Despite the suspension of the Standard fixed-rate product coming in April, the Federal Housing Administration (FHA) expects to make additional changes to its reverse mortgage program by August of this year.
These changes will arrive regardless of whether FHA obtains the congressional authority it has asked for, Charles Coulter, deputy assistant secretary of the Department of Housing and Urban Development (HUD), told participants of an FHA single family housing industry conference call on Friday.
While Coulter did not give specific policy proposals for these future program changes, he assured that the agency continues to engage with the National Reverse Mortgage Lenders Association (NRMLA) on how to structure the policies.

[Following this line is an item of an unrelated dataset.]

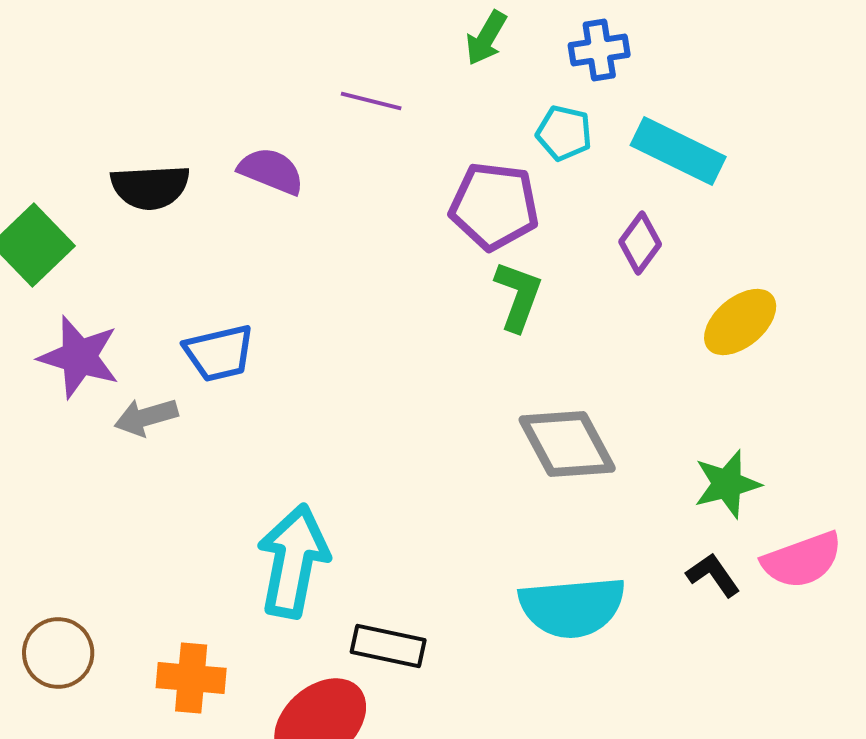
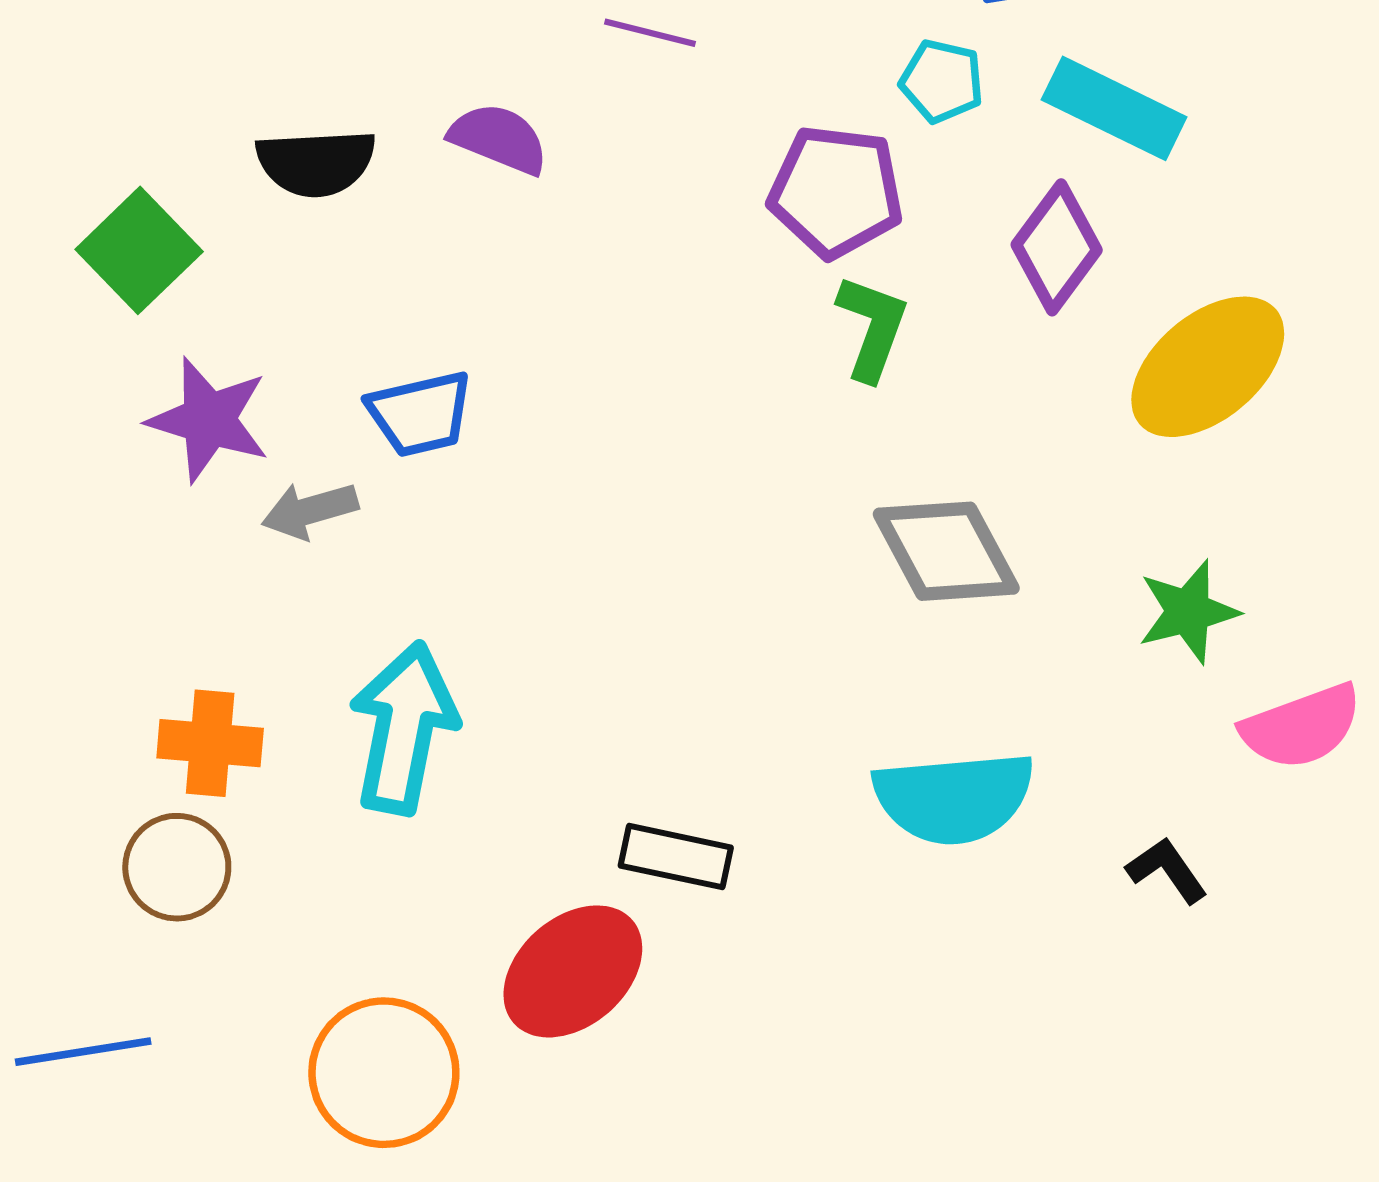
purple diamond: (640, 243) -> (1057, 247), size x1.4
yellow ellipse: (740, 322) -> (1208, 367), size x1.4
cyan arrow: (293, 561) -> (404, 728), moved
black L-shape: (713, 575) -> (1167, 870), moved
orange cross: (191, 678) -> (210, 743), moved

The changes currently being sought after to strengthen FHA’s Mutual Mortgage Insurance Fund (MMIF), which revealed an economic value of negative $16.3 billion, with the reverse mortgage sector representing a value of negative $2.8 billion.
A central focus, Coulter said, will be one of the main issues FHA believes has plagued its fixed-rate standard product, which is limiting the amount borrowers can receive from an upfront draw.
Specifically, the agency said it wants to implement changes that determine how much a borrowers will be able to draw, to ensure they have a “well-defined” need for the proceeds at the time.
“On the upfront draw, we want to allow for circumstances that require legitimate need for funds,” Coulter said.
As a product shift from adjustable- to fixed-rate transpired in the market before news of FHA’s independent audit, a majority of borrowers found themselves defaulting on their tax and insurance payments once they exhausted their funds obtained from upfront full draws.
While everyone has access to a certain amount of their home equity, Coulter says that defining how much borrowers can withdraw would provide the program with greater financial security, citing tax and insurance default as “one of the problems the reverse mortgage portfolio was negatively impacted.”
“The program is about financial stability over time, not taking all the cash out at once.” said Coulter. “We’re not trying to eliminate flexibility, just make sure it is better balanced.”
Aside from limiting the upfront draw, Coulter said there are other key issues that must be addressed in the upcoming changes.
These include changes that FHA announced earlier this year concerning the suspension of the standard fixed-rate product, such as implementing a financial assessment, establishing set asides for tax and insurance payments, as well as addressing the issue non-borrowing spouses of borrowers living in the home.
FHA said it will make its additional changes with or without congressional authority from Congress by August. The agency said it will also continue to issue guidance via mortgagee letters, however, congressional authority will enable them to take a more “balanced approach” to address the key issues laid before them, if it is granted.